> [WHAT THE EXERCISE ASKS]: Reproduce verbatim every line of the records below, leaving the pictures out of your answer.

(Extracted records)
***

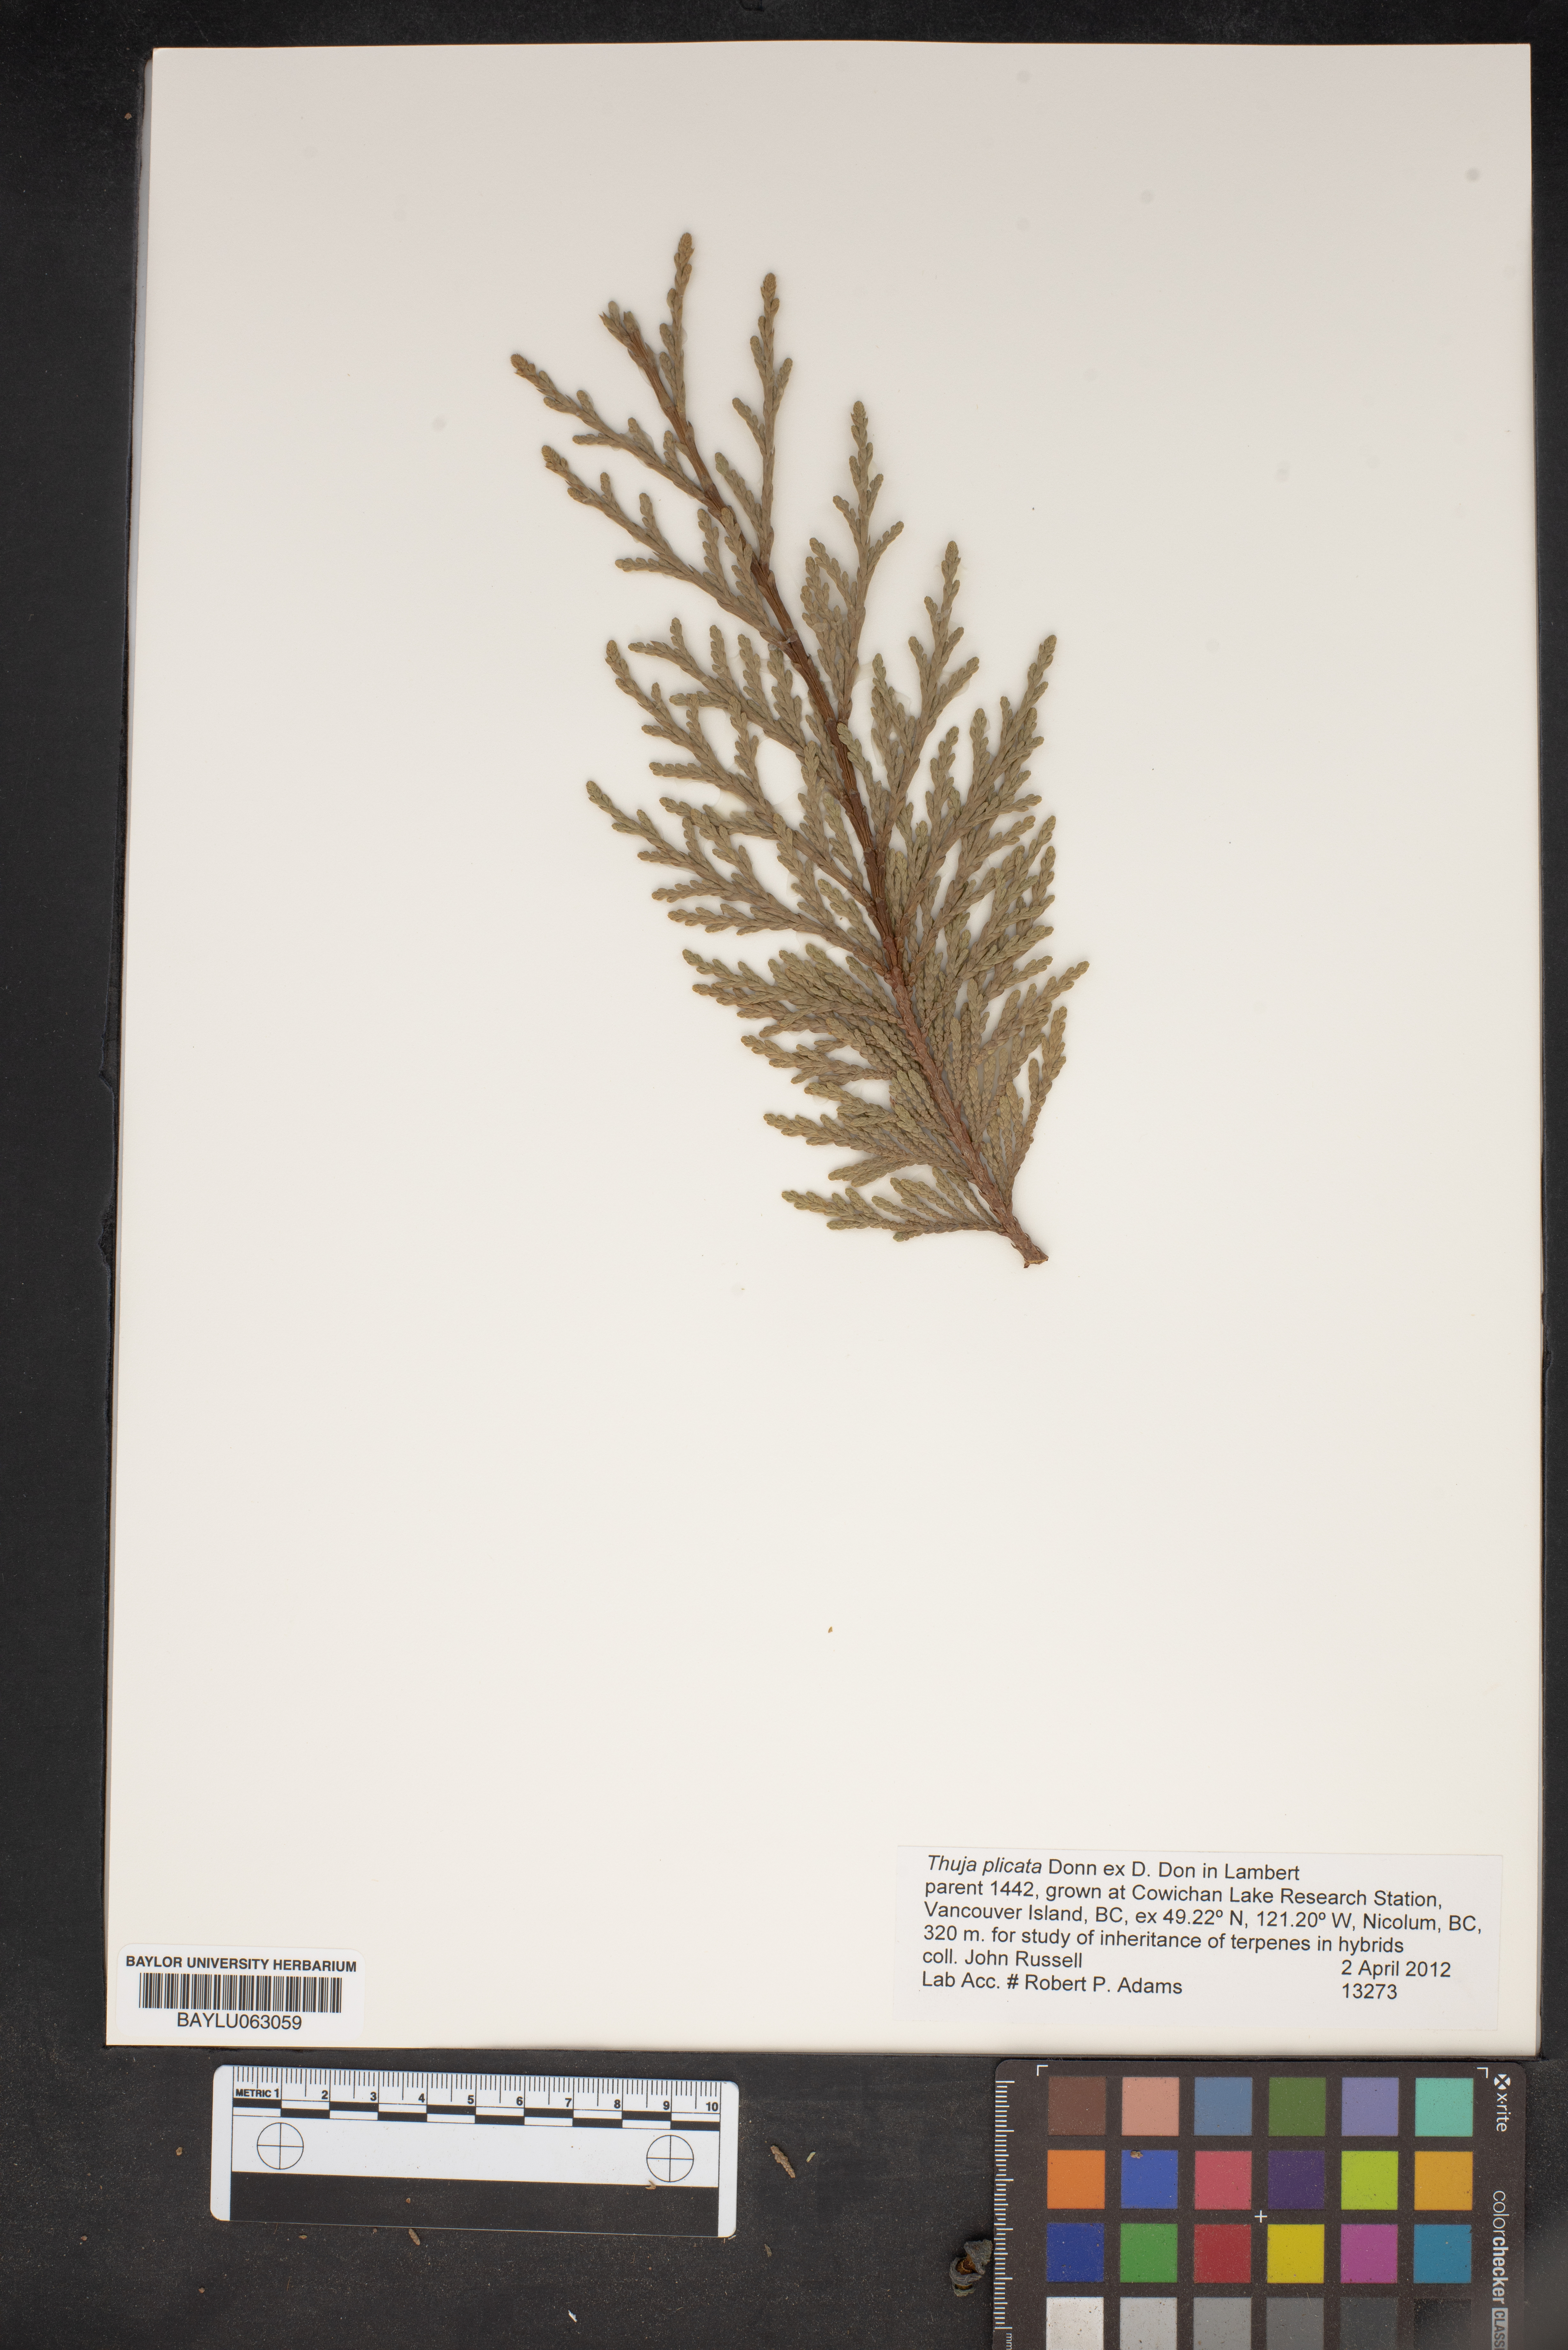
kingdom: Plantae
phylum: Tracheophyta
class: Pinopsida
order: Pinales
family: Cupressaceae
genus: Thuja
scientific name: Thuja plicata
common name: Western red-cedar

***

> [SOLUTION TO THIS EXERCISE]:
kingdom: Plantae
phylum: Tracheophyta
class: Pinopsida
order: Pinales
family: Cupressaceae
genus: Thuja
scientific name: Thuja plicata
common name: Western red-cedar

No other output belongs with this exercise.